L’aquaculture française doit consolider son succès
La raréfaction de la ressource halieutique stimule le marché mondial du poisson d’élevage, qui connaît des progressions record ces dernières années et représente aujourd’hui 76,6 millions de tonnes, dont 60 % sont fournies par la Chine. En France aussi, le dynamisme gagne la filière. « Nous sommes sur des tendances de consommation en progression, à la fois en volume et en valeur. Par exemple, pour la truite, première production française avec 38 000 tonnes, on comptait 15 % de consommateurs de truites fraîches en 2012, et 20 % en 2016. Et pour la truite fumée, c’était 20 % de consommateurs en 2012 et 33 % en 2016 », se réjouit Marine Levadoux, directrice du Comité interprofessionnel des produits de l’aquaculture (Cipa).
Afin de soutenir cette demande, l’interprofession mène des actions régulières auprès de la grande distribution. « Nous donnons de l’information sur les différentes espèces, les méthodes d’élevage et les garanties apportées par l’aquaculture française, et notamment grâce à la charte de qualité commune à toutes les espèces, “aquaculture de nos Régions”, mise en place en 2010 », poursuit-elle. La France, qui produit un peu plus de 52 000 t de poissons d’élevage par an, mise sur son savoir-faire et sur des marchés de niche qualitatifs.
Leader européen de la truite bio
« En moins de dix ans, la France est devenue le leader européen de la truite bio, avec une production de 2 500 tonnes, note Marine Levadoux, et nous sommes no 3 mondial du caviar, avec 27 tonnes annuelles, après la Chine et l’Italie. Ceci grâce à une jeune filière installée en Aquitaine, qui vient d’ailleurs de déposer un dossier pour obtenir une IGP. »
Les aquaculteurs français produisent également des espèces marines à hauteur d’environ 4 800 tonnes – bar, daurade, turbot, saumon, sole et maigre, y compris une petite production de bars et de daurades bios. « Pour le bar et la daurade, les volumes produits sur nos côtes ne sont plus suffisants pour combler la demande », reprend la directrice du Cipa. Ainsi, 60 % de la consommation française est satisfaite par des produits d’import, en provenance du bassin méditerranéen. C’est le principal danger qui guette l’aquaculture française aujourd’hui. Sans développement, sans volumes suffisants, les consommateurs risquent de se reporter sur d’autres produits.
« Jusqu’à maintenant, le développement s’est fait sur des sites de production existants.
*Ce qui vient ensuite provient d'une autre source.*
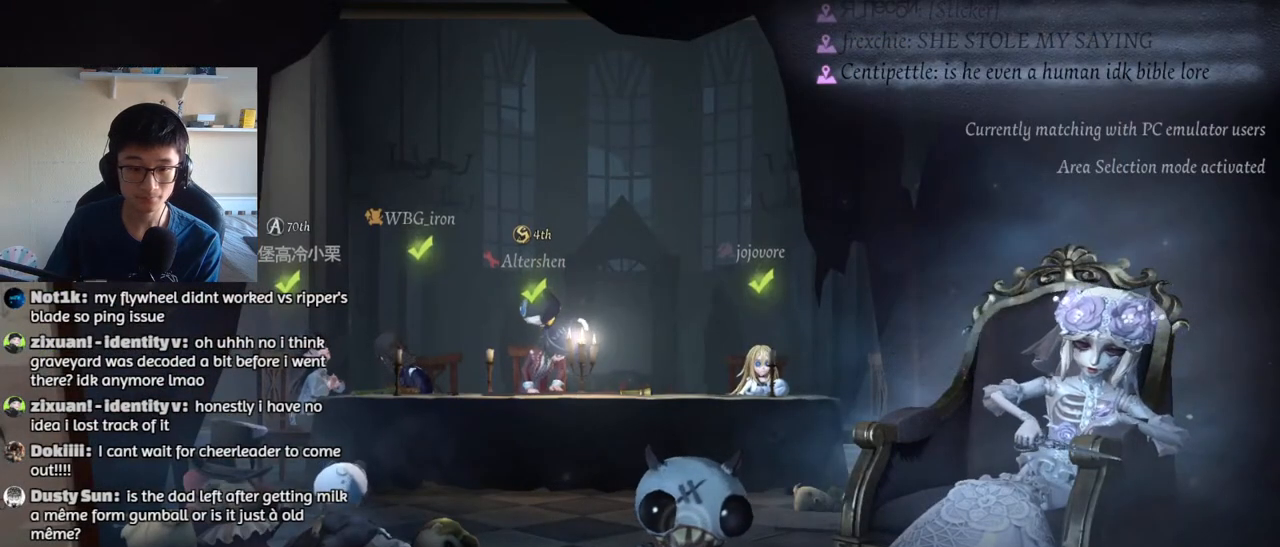
{"keys": [], "mouse": [], "events": [[17, "mouse_left", "down"], [83, "mouse_left", "up"]]}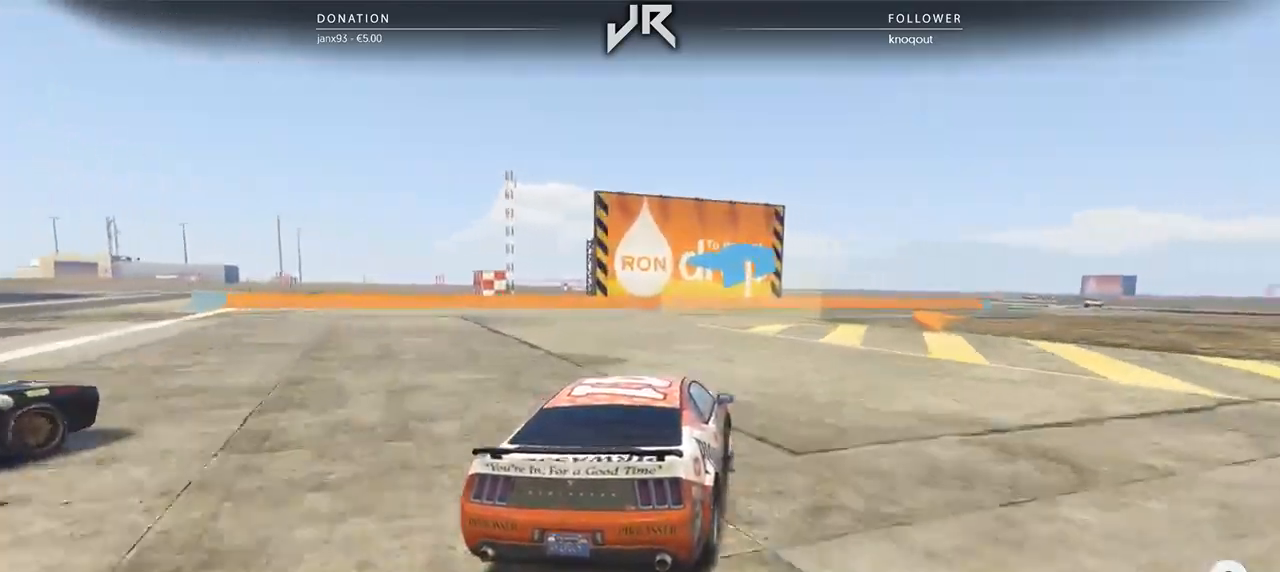
Gameplay with a controller (Xbox layout); each line is a JSON object with the inputs held at the frame after it. "events" lists button and stick changes between this image and that frame as [ms after this image, input, new state], when the widget could be followed in between. Not read: R2.
{"buttons": [], "left_stick": "center", "right_stick": "center", "events": [[42, "left_stick", "center"], [167, "left_stick", "right"], [271, "left_stick", "center"], [375, "left_stick", "right"], [500, "left_stick", "center"]]}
Aujourd’hui, il faut envisager la création de nouvelles piscicultures », martèle Marine Levadoux. Mais là se dresse une montagne de difficultés : contraintes réglementaires, durée des démarches administratives, exigences environnementales, installations coûteuses, métier difficile, risques liés aux aléas climatiques… « Le Cipa a engagé un chantier, en concertation avec l’administration, pour poser précisément le cadre dans lequel de nouvelles exploitations pourraient voir le jour », relève-t-elle. Le processus est long et les professionnels s’impatientent. « Il y a pas mal de gens qui cherchent à s’installer, mais la contrainte administrative et les démarches afférentes, qui peuvent facilement prendre jusqu’à cinq ans, en découragent plus d’un », prévient Marine Levadoux.